Syrian President Bashar al-Assad sacked his vice premier, Qadri Jamil , pictured, on Oct. 29, saying the official had been absent without leave and carried out unauthorized meetings abroad, the official SANA news agency said. (Louai Beshara / AFP)
DAMASCUS — Syrian President Bashar al-Assad on Tuesday sacked his vice premier for being absent without leave and holding unauthorized meetings abroad, the official SANA news agency said.
The move came after Qadri Jamil, a vice premier for economic affairs, met with the US pointman for Syria, Ambassador Robert Ford, on Saturday in Geneva to discuss proposed peace talks.
SANA said Jamil was sacked after an “absence without authorization from his post” as well as “activities and meetings outside the country without authorization from the government.”
The State Department confirmed the Jamil meeting with Ford.
“Ambassador Ford met on Oct. 26th in Geneva with the Syrian deputy prime minister, who ... led a government-affiliated internal opposition party and who has now reportedly departed that post,” spokeswoman Jen Psaki said.
“Ambassador Ford stressed that we must all work for a political solution on the lines of Geneva, that Assad and the inner circle have lost legitimacy and must go.”
She would not confirm reports that, according to a political source in Syria, Jamil had proposed joining the opposition delegation to peace talks and that Ford had said he could not represent both sides at once.
Jamil himself told the Lebanon- based Arab satellite channel Al-Mayadeen that he planned to return to Damascus and defended his meetings abroad.
“Our meetings with international parties to halt the bloodbath in Syria are legitimate,” he said.
Opposition National Coalition spokesman Louay Safi said the incident showed that “the regime is in the process of falling apart ... Qadri Jamil perhaps felt the ship is sinking.”
A Lebanese newspaper reported that Jamil and his family have been living for the past several weeks in Moscow, where the former member of the Syrian communist party had studied economics.
Jamil later founded his own party, the People’s Will, which participated in peaceful pro-democracy demonstrations in 2011 that escalated into a rebellion after a crackdown by Assad.
As part of the tolerated domestic opposition, he helped draft a new constitution last year and then participated in legislative elections before being named vice premier.
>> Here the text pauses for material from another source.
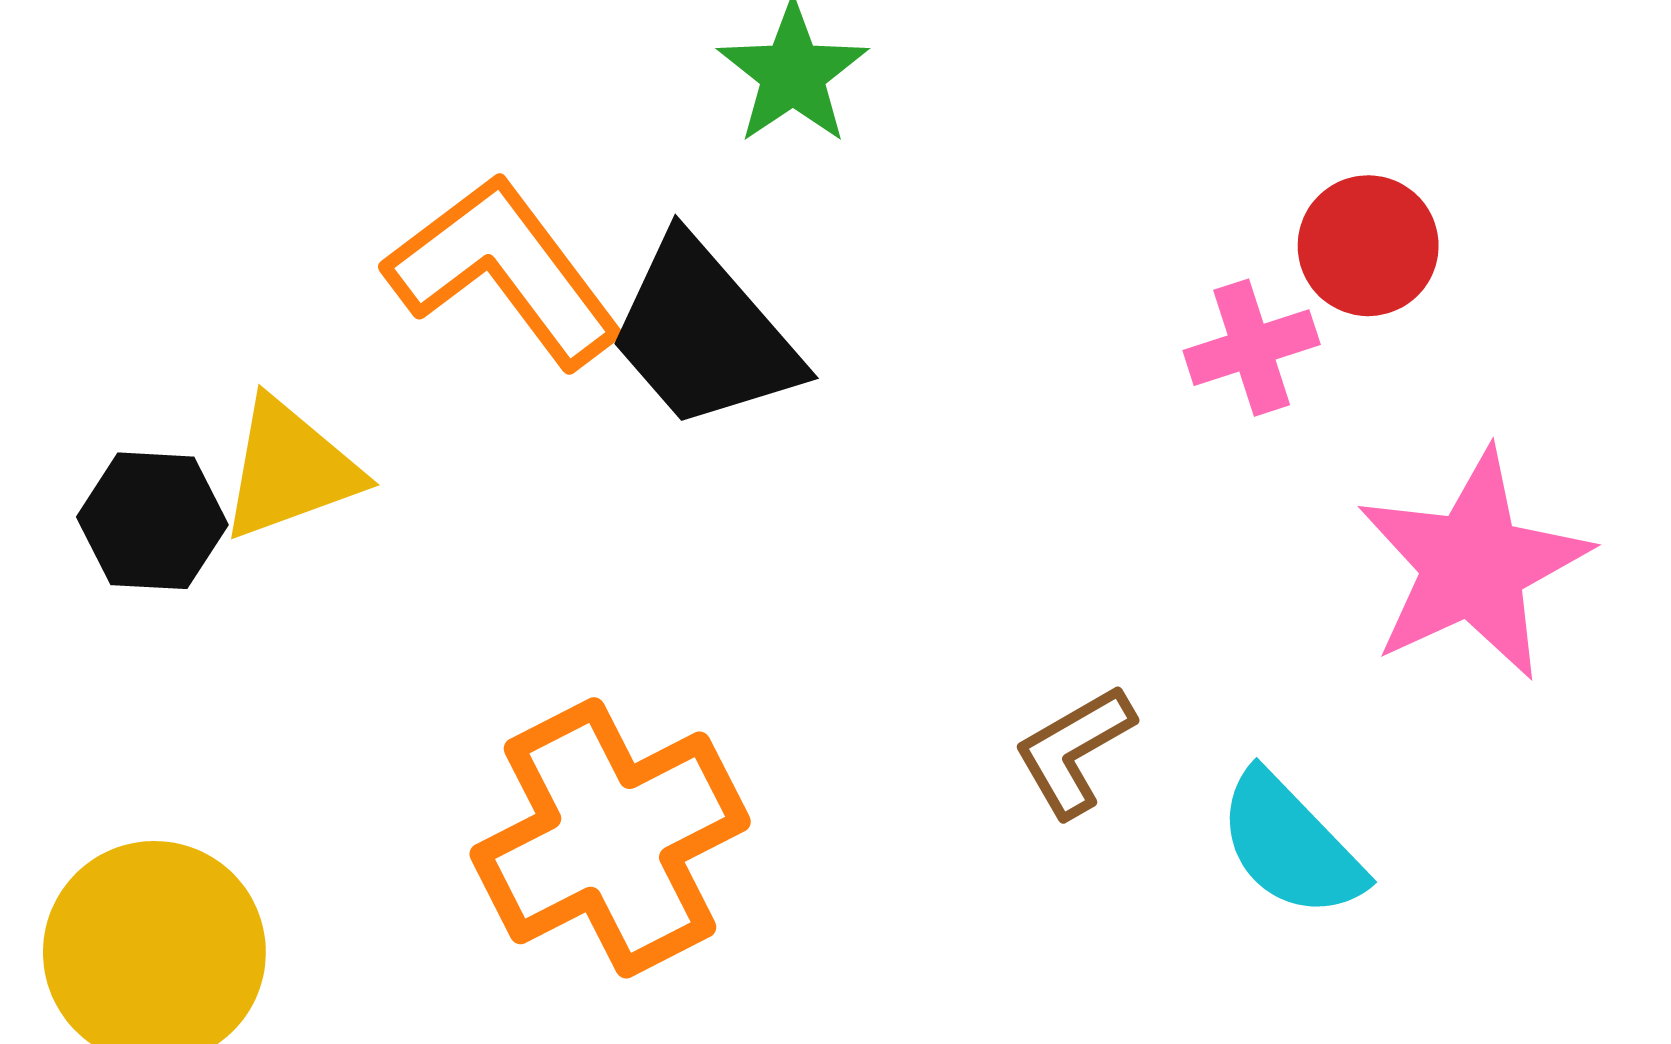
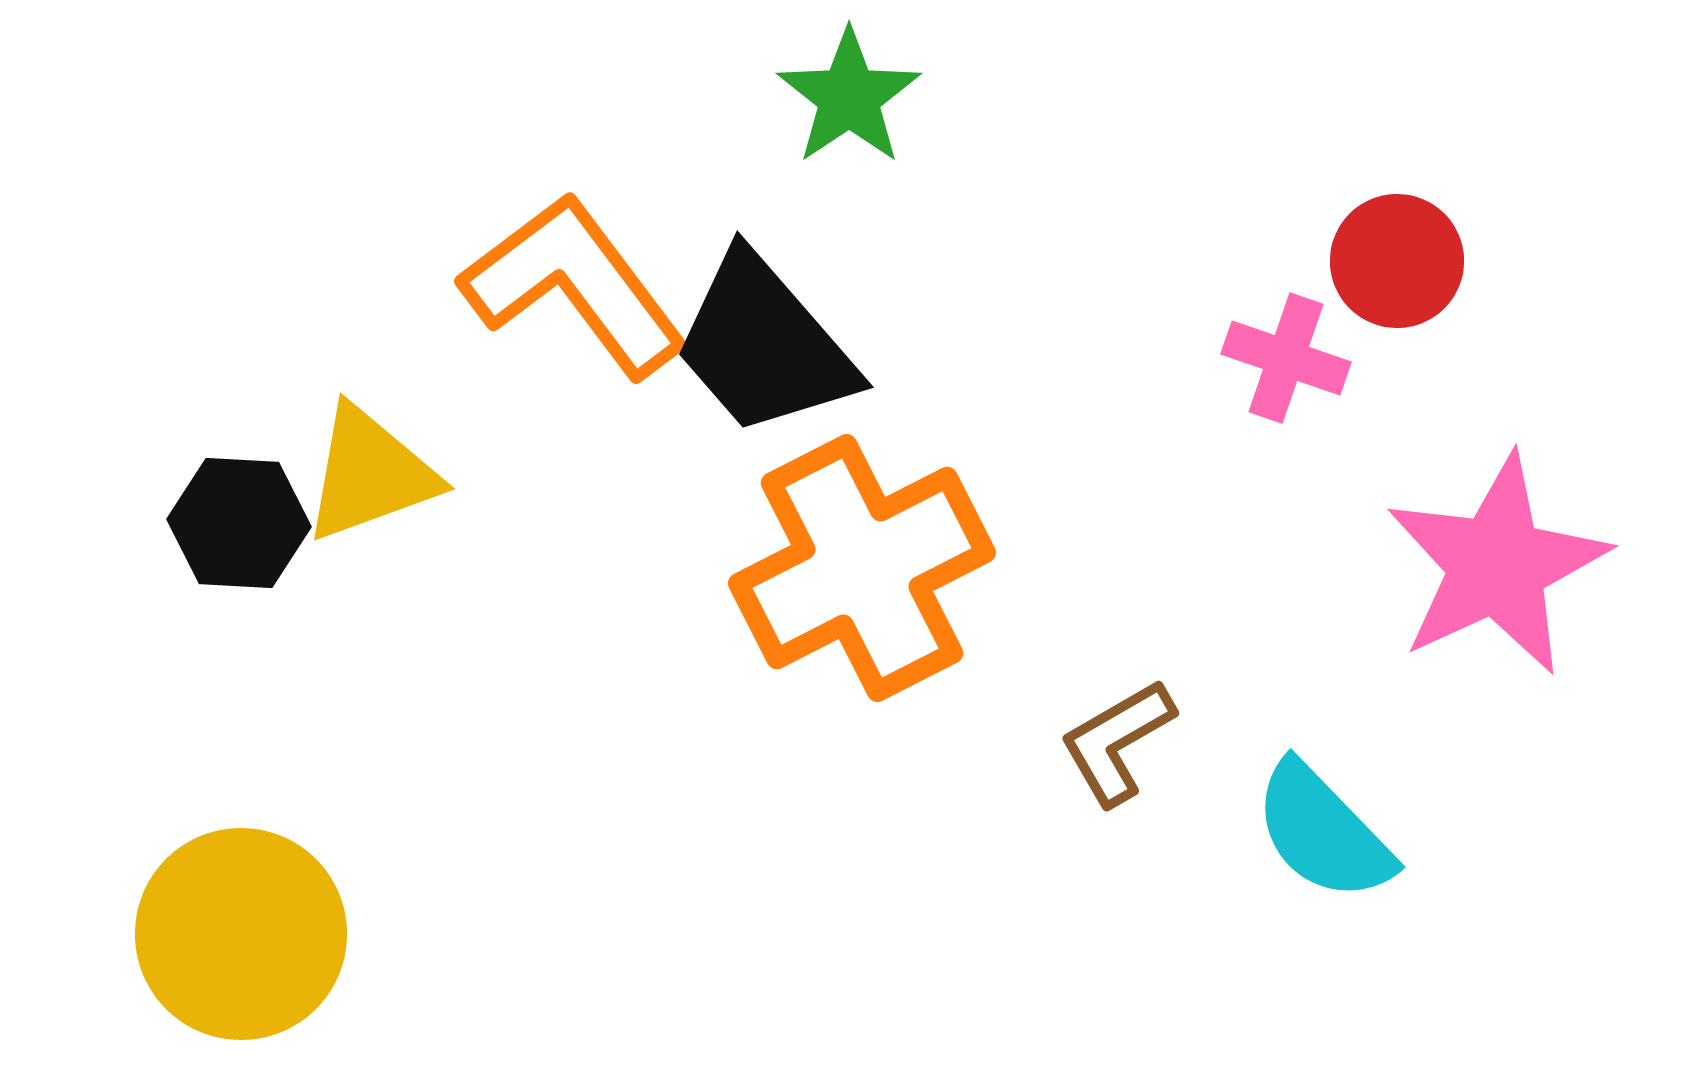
pink cross: (1252, 348) -> (1286, 358), turned 37
orange cross: (610, 838) -> (862, 568), moved

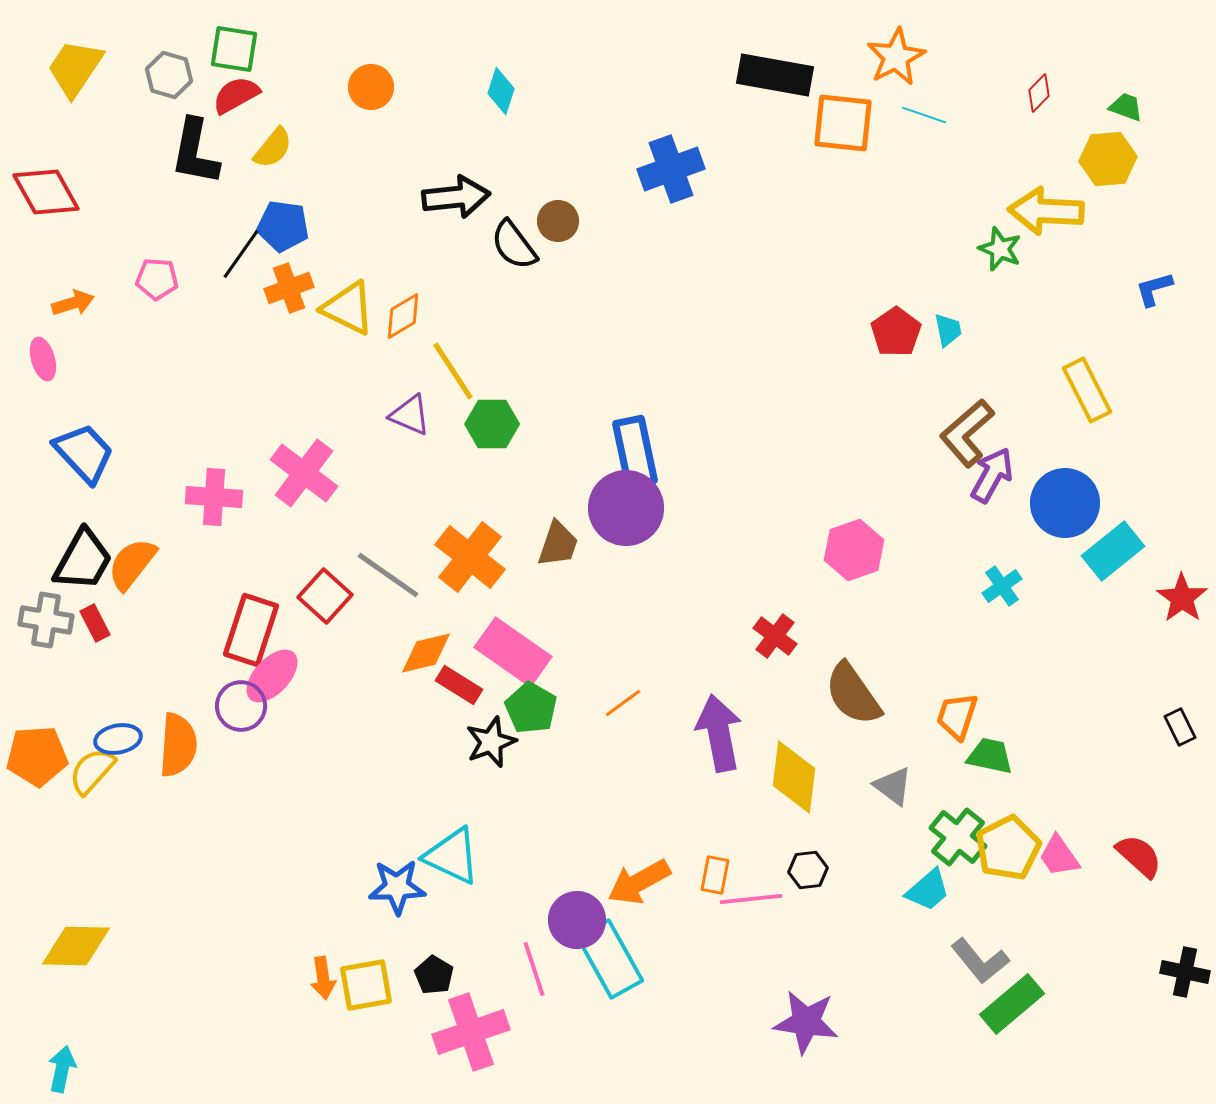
The United States and Russia have been struggling to convince Syria’s warring parties to attend peace talks in Geneva next month aimed at ending the civil war, which has killed an estimated 115,000 people.
UN-Arab League envoy Lakhdar Brahimi was in Damascus Tuesday as part of a regional tour to rally support for the talks following a rare US-Russian accord to dismantle Syria’s chemical weapons.
The talks remain in doubt, however, with Syria’s increasingly fractured rebels having yet to say whether they will attend.
Washington would not “speculate on the meaning or the reasons” behind Jamil’s departure, Psaki added, but stressed the US was still working towards try to convene the Geneva peace talks.
The Coalition has said it will not take part in the Geneva talks unless Assad’s resignation is on the table — a demand rejected by Damascus — while several rebel groups have warned that anyone who attends will be considered a traitor.
Assad has also cast doubt on the talks, and has said he will not negotiate with any group tied to the rebels fighting his forces or to foreign states.